Marx, the symbol of the proletariat and the intellectual architect of revolutionary thought, was a deliberate choice. His image in the heart of Baku was not a mere decorative portrait; it was a message cast in stone and metal, a declaration of class equality, a public representation of a new social order. Through this bust, citizens encountered Soviet ideology daily, embodied in a tangible, authoritative form.
Keykhilis’s work was also psychological in intent. It aimed to reshape public consciousness, to acquaint Baku’s residents with the ideals of the “new world”, equality, unity, and class justice. The monument thus became not only an artistic expression, but also a medium of political persuasion and cultural reprogramming.
Interestingly, while the later bust of Nizami Ganjavi symbolised national culture, Marx’s bust carried a sustained social and political message. It functioned as a tool of ideological continuity. A constant reminder of the new power structure and its values.
In this sense, the bust of Karl Marx in Baku was far more than a sculpture. It was a cornerstone in the shaping of collective consciousness, marking the first concrete manifestation of Soviet ideology within the city’s cultural and urban landscape.
The contrast between Nizami Ganjavi’s bust and ideological monuments
Though both among the first busts to grace Baku’s streets, the monuments to Karl Marx and Nizami Ganjavi conveyed entirely different messages and belonged to contrasting worlds of meaning.
The bust of Karl Marx was erected as a tool of Soviet ideological propaganda. Representing the proletariat, it symbolised social equality and class justice. The core tenets of the new political order. Every passerby who stood before it was not simply observing a sculpture, but absorbing a message of social transformation.
In contrast, the bust of Nizami Ganjavi embodied the ideals of national culture and literary heritage. Its purpose was not ideological indoctrination, but the affirmation of cultural identity and pride. While Marx’s bust spoke to the collective through the lens of ideology, Nizami’s appealed to the spirit of art, poetry, and nationhood.
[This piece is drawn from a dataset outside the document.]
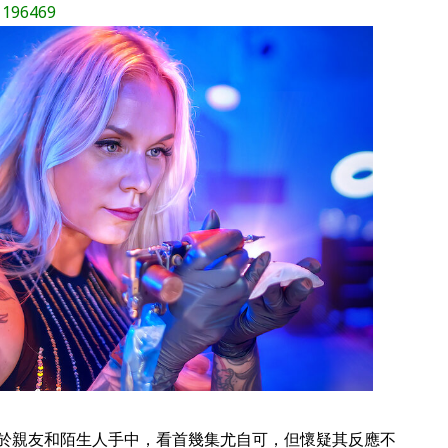
81196469
於親友和陌生人手中，看首幾集尤自可，但懷疑其反應不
Yakov Keykhilis’s bust of Marx reflected the aesthetics of Soviet realism direct, simplified, and clear in its ideological intent. The Nizami bust, however, was imbued with poetic and symbolic elements drawn from national ornamentation, revealing a deeper artistic and aesthetic sensibility.
Over time, Marx’s bust, bound to the shifting tides of political ideology, lost much of its original relevance. Nizami’s monument, on the other hand, endured as a lasting representation of cultural continuity, a symbol of heritage rather than of power.
Thus, the two busts stand as visible contrasts within Baku’s sculptural and social history: one representing the ideology of its time, the other expressing the timeless essence of national identity. Together, they enriched the city’s cultural landscape, showing how art in public space can become both a mirror of political power and a vessel of cultural memory.
In the end, these early monuments were far more than stone and metal. They were expressions of history, ideology, culture, and aesthetic vision, leaving enduring marks on Baku’s urban identity and offering today’s observer a glimpse into the city’s layered past.